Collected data
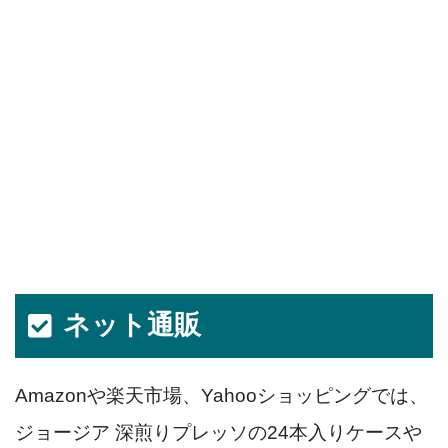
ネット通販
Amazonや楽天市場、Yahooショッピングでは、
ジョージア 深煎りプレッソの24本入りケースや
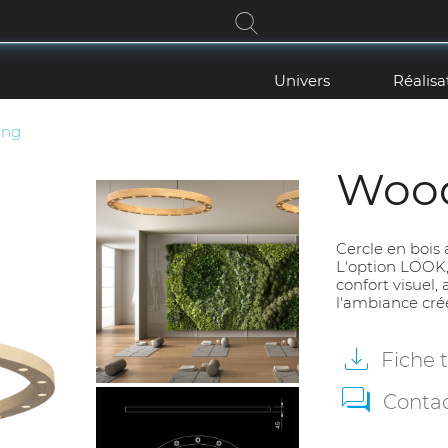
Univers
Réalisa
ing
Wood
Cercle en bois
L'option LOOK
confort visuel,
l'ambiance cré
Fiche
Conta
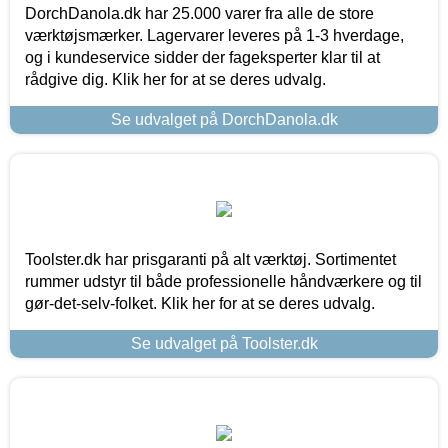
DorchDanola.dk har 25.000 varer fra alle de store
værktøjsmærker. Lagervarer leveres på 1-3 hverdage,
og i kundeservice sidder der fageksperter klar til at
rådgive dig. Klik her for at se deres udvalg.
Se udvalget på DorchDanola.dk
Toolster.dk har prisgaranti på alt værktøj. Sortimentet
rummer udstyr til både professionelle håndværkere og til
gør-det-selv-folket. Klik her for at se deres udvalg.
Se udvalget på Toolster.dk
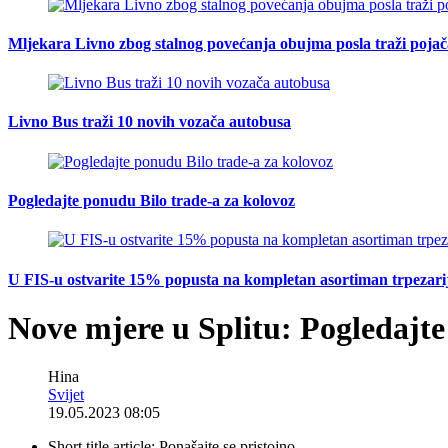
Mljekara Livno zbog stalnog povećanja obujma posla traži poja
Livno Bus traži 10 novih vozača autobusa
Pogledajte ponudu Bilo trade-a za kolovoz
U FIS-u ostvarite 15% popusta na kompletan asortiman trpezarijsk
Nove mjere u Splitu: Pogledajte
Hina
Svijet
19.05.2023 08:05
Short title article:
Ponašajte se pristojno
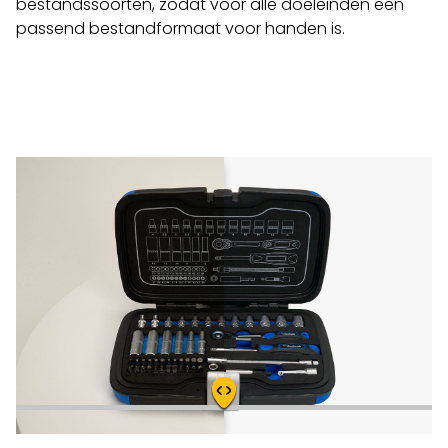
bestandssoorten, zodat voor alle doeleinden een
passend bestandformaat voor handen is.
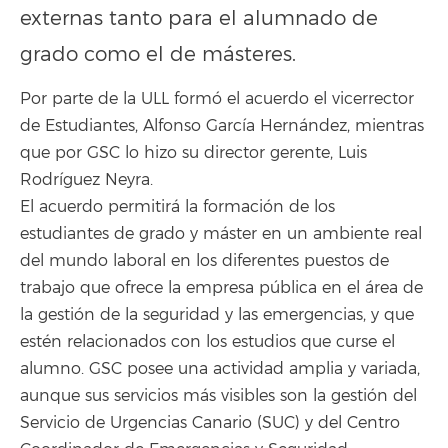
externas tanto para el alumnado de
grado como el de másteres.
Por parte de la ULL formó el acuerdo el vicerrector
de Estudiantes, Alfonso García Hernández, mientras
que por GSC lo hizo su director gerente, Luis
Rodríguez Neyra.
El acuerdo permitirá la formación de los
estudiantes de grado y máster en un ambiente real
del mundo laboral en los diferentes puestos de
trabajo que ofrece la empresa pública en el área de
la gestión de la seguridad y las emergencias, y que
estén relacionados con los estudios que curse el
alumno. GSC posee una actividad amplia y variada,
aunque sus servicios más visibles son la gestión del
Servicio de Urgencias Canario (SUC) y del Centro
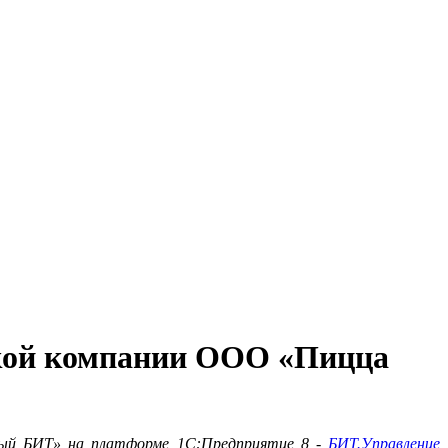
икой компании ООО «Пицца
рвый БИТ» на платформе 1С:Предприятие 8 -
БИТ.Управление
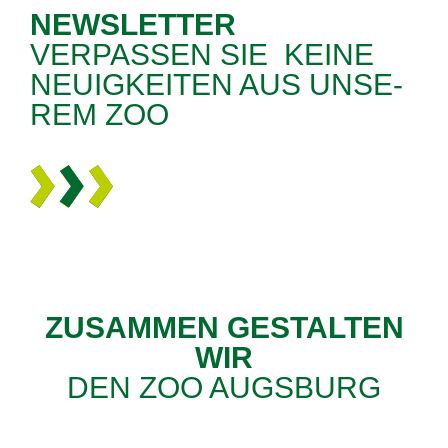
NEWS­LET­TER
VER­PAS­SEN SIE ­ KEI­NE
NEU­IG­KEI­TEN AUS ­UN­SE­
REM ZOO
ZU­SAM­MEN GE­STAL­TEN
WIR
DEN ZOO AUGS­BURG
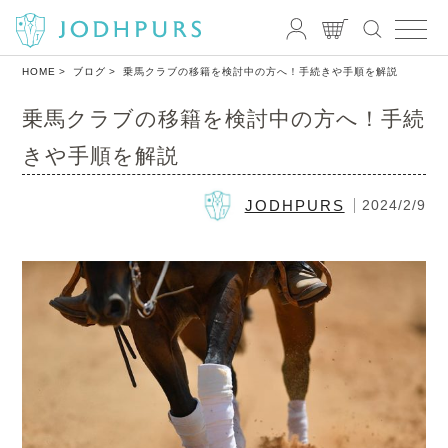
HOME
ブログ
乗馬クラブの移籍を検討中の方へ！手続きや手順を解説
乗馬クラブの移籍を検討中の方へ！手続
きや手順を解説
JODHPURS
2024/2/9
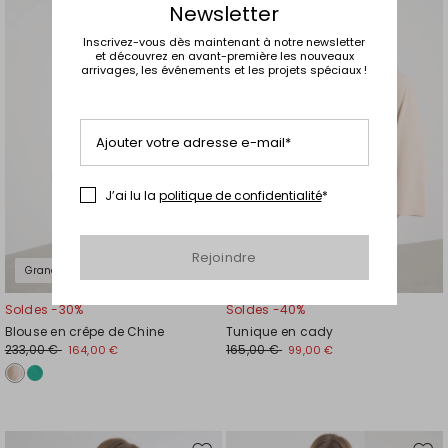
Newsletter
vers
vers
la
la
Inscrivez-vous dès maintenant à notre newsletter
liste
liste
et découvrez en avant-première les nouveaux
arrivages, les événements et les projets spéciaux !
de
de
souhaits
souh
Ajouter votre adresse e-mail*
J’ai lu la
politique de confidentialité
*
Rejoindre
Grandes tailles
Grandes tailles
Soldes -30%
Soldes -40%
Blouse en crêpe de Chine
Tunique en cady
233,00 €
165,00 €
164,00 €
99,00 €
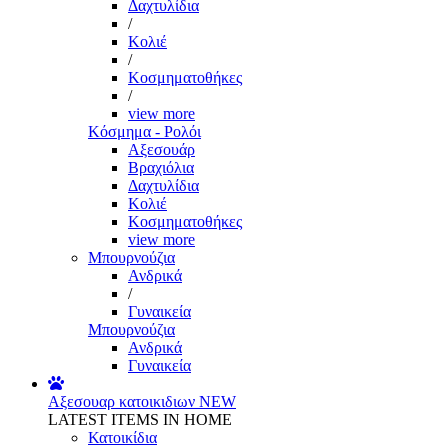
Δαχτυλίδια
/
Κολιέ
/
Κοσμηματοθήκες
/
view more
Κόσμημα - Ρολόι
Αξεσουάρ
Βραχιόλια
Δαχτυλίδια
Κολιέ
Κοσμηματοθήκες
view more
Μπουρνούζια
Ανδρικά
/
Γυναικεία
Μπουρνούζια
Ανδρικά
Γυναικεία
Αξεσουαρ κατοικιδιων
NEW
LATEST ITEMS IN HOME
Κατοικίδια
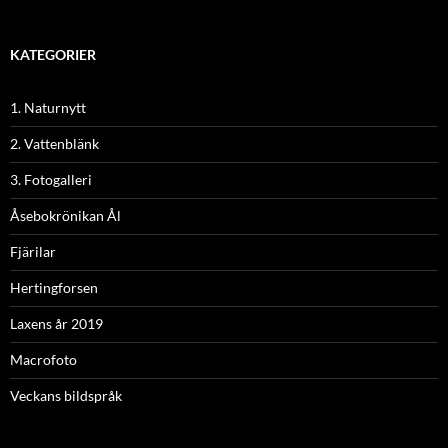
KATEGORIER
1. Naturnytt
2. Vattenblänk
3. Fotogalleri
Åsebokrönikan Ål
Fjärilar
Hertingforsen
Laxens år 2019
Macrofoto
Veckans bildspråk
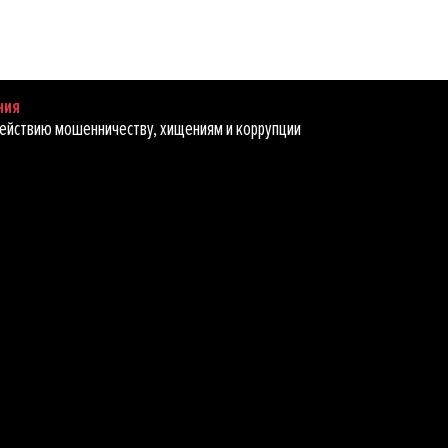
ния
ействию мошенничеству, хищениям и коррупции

PROBLEM TO SOLVE ▸
Please pull out the lines of the data verbatim, starting at the beginning of the data and ending with the line that contains "Se udvalget på Toolster.dk", both ends included. Leave the pictures out of your answer.

SOLUTION ▸
ネット通販
Amazonや楽天市場、Yahooショッピングでは、
ジョージア 深煎りプレッソの24本入りケースや
Univers
Réalisa
ing
Wood
Cercle en bois
L'option LOOK
confort visuel,
l'ambiance cré
Fiche
Conta
DorchDanola.dk har 25.000 varer fra alle de store
værktøjsmærker. Lagervarer leveres på 1-3 hverdage,
og i kundeservice sidder der fageksperter klar til at
rådgive dig. Klik her for at se deres udvalg.
Se udvalget på DorchDanola.dk
Toolster.dk har prisgaranti på alt værktøj. Sortimentet
rummer udstyr til både professionelle håndværkere og til
gør-det-selv-folket. Klik her for at se deres udvalg.
Se udvalget på Toolster.dk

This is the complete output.